Deveres dos neutros
Em 1916, durante a Primeira Guerra, Rui Barbosa proferiu conferência na Faculdade de Direito de Buenos Aires, em que destacou os deveres dos neutros em face do conflito mundial. Advertiu, na ocasião, que “neutralidade não quer dizer impassibilidade: quer dizer imparcialidade”. E alertou para os limites aos quais a não ingerência de terceiros nas lutas alheias deve obedecer, que se adstringem à esfera militar, aos combates travados entre as nações em guerra, não podendo resultar em atitude de indiferença às violações do Direito Internacional ou à perpetração de crimes contra a humanidade. Isso porque “os tribunais, a opinião pública, a consciência não são neutros entre a lei e o crime”, seja no âmbito interno de um país, seja no plano internacional.
O mundo assiste, presentemente, à invasão da Ucrânia pela Rússia numa guerra de conquista, que não tem a justificá-la nenhum ato de ameaça do país invadido ao invasor, qualquer desrespeito por parte daquele aos interesses desse. Trata-se de uma guerra de ocupação, e não de retaliação, na qual o mais forte se impõe ao vizinho, em nome de supostas razões de ordem histórica ou étnica, como se o fizesse para fazer valer um direito. E, avançando sobre o seu território, dele afugenta toda uma população que se sente ameaçada e se vê na contingência de abandonar o que possui para salvar a própria vida, buscando abrigo em outros países.
Compreende-se que, nas circunstâncias, a postura comum das outras nações seja a de neutralidade ou de abstenção de apoio militar ao país agredido, até para evitar o agravamento do conflito. Buscam-se, como alternativas, sanções econômicas capazes de induzir o agressor a compreender que, prosseguindo na luta, sujeitar-se-á a prejuízos de tal monta que a guerra deflagrada acabará voltando-se contra si mesmo. E apela-se para razões de ordem moral, a que as nações civilizadas não podem ficar alheias, colocando o transgressor na posição de um pária internacional em face do seu não acatamento. Foi o que fez a Assembleia das Nações Unidas, na expressiva resolução que aprovou sobre o conflito, pelo voto de 141 países nela representados. As sanções do Direito Internacional são, em regra, sanções de natureza moral, que se sustentam pelo poder de persuasão que emana das decisões pertinentes. Ao aprová-las, como fez a ONU, a comunidade internacional indica, ademais, os limites da neutralidade que os seus integrantes estão dispostos a observar. Ou seja, deixa claro que aqueles são neutros, porém, não se mostram impassíveis diante dos abusos cometidos.

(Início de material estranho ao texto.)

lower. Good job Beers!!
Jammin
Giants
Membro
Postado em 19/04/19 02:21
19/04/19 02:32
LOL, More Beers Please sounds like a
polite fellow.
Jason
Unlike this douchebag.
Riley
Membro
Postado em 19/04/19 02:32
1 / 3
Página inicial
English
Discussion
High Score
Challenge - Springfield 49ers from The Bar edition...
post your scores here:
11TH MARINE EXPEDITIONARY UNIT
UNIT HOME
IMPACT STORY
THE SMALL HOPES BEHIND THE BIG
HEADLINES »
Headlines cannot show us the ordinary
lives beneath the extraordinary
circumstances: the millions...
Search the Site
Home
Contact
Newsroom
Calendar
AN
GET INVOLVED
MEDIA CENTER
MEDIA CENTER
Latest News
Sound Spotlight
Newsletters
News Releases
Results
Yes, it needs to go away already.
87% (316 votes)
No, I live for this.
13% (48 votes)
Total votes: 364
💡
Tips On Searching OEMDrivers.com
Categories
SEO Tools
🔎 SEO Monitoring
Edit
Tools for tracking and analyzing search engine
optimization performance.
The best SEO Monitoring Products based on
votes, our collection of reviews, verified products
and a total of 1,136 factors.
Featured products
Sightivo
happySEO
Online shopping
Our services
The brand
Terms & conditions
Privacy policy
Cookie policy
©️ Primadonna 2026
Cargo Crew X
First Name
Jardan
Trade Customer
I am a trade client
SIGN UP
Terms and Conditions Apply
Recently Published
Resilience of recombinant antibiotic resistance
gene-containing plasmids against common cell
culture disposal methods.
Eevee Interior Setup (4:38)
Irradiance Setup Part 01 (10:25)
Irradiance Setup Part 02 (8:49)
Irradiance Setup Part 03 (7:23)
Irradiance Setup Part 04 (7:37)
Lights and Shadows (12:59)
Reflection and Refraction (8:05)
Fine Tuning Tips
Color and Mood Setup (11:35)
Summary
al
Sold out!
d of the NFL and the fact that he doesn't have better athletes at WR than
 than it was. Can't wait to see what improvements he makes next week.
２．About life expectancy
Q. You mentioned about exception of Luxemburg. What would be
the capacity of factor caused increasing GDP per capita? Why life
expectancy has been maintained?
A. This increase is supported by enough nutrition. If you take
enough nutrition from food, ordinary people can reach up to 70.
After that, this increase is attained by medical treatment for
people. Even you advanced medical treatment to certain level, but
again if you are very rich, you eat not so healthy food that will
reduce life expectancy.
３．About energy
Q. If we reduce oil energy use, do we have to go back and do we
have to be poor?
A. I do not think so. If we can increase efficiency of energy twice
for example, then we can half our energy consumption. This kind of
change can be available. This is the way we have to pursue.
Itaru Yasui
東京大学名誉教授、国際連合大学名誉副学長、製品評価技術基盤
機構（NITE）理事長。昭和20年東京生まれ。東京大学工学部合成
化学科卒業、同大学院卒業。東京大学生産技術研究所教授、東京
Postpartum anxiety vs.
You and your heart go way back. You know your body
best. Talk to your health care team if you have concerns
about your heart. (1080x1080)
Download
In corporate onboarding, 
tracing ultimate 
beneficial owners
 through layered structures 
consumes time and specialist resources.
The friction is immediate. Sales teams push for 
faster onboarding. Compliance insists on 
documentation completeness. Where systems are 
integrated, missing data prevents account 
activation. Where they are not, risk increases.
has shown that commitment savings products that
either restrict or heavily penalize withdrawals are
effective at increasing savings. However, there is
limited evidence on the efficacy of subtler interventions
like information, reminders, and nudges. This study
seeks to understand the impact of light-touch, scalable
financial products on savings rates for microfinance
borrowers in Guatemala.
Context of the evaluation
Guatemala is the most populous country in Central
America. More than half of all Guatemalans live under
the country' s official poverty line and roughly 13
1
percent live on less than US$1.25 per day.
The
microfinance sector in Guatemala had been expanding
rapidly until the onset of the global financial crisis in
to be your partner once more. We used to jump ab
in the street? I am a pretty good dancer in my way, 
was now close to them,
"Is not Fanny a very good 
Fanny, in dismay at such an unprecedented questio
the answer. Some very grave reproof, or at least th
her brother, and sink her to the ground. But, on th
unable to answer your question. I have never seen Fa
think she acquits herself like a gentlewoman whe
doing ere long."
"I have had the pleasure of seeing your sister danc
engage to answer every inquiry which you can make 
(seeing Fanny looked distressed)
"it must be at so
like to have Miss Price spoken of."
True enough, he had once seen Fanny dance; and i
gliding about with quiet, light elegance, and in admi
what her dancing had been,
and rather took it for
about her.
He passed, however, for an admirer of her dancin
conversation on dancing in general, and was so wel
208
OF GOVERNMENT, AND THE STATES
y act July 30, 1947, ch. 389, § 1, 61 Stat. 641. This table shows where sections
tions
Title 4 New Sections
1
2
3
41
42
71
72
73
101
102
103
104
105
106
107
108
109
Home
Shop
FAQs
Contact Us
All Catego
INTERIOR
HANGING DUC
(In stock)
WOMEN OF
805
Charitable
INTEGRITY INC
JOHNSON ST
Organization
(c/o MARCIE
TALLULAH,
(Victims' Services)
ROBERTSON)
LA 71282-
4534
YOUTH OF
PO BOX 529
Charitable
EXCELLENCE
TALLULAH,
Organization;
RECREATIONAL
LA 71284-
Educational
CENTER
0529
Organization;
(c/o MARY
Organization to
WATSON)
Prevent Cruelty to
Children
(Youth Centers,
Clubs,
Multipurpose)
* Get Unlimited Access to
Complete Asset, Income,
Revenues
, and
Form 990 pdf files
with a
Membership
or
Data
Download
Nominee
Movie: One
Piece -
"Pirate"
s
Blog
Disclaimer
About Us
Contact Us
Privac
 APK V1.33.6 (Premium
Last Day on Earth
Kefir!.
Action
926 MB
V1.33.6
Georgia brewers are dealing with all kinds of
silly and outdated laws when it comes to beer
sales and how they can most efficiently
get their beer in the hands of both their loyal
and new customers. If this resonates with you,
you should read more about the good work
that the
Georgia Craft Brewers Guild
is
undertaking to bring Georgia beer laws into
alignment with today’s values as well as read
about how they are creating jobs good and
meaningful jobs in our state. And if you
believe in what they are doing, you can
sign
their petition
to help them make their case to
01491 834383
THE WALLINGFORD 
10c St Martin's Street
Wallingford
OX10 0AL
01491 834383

Nesse contexto, não há como admitir a tergiversação dos que, ao mesmo tempo que subscrevem a decisão da ONU, emitem declarações de simpatia ou solidariedade ao agressor, mesmo sob o pretexto de preservar boas relações que com ele mantenha ou de não prejudicar interesses econômicos que derivam da dependência de nossa economia em relação a insumos agrícolas dele importados. Ao revés, o que se espera, em respeito às tradições da nossa diplomacia, é que o nosso governo seja capaz de expressar claramente posição contrária aos desatinos do agressor. E que não lhe falte, nessa hora, nem mesmo o apoio da oposição mais extremada, que, aliás, se movida se acha por propósitos elevados, não deve ter, em face da crise, comportamento dúbio, deixando-se trair pela prevenção que nutre contra os EUA, principal antagonista da Rússia, no cenário mundial. O momento não comporta ressalvas fundadas em ressentimentos ideológicos ou contingências da política interna. É a consciência da nossa civilização, imbuída de razões humanitárias, que clama por um posicionamento incisivo e sem reservas contra a guerra insana e a ocupação brutal que ora testemunhamos.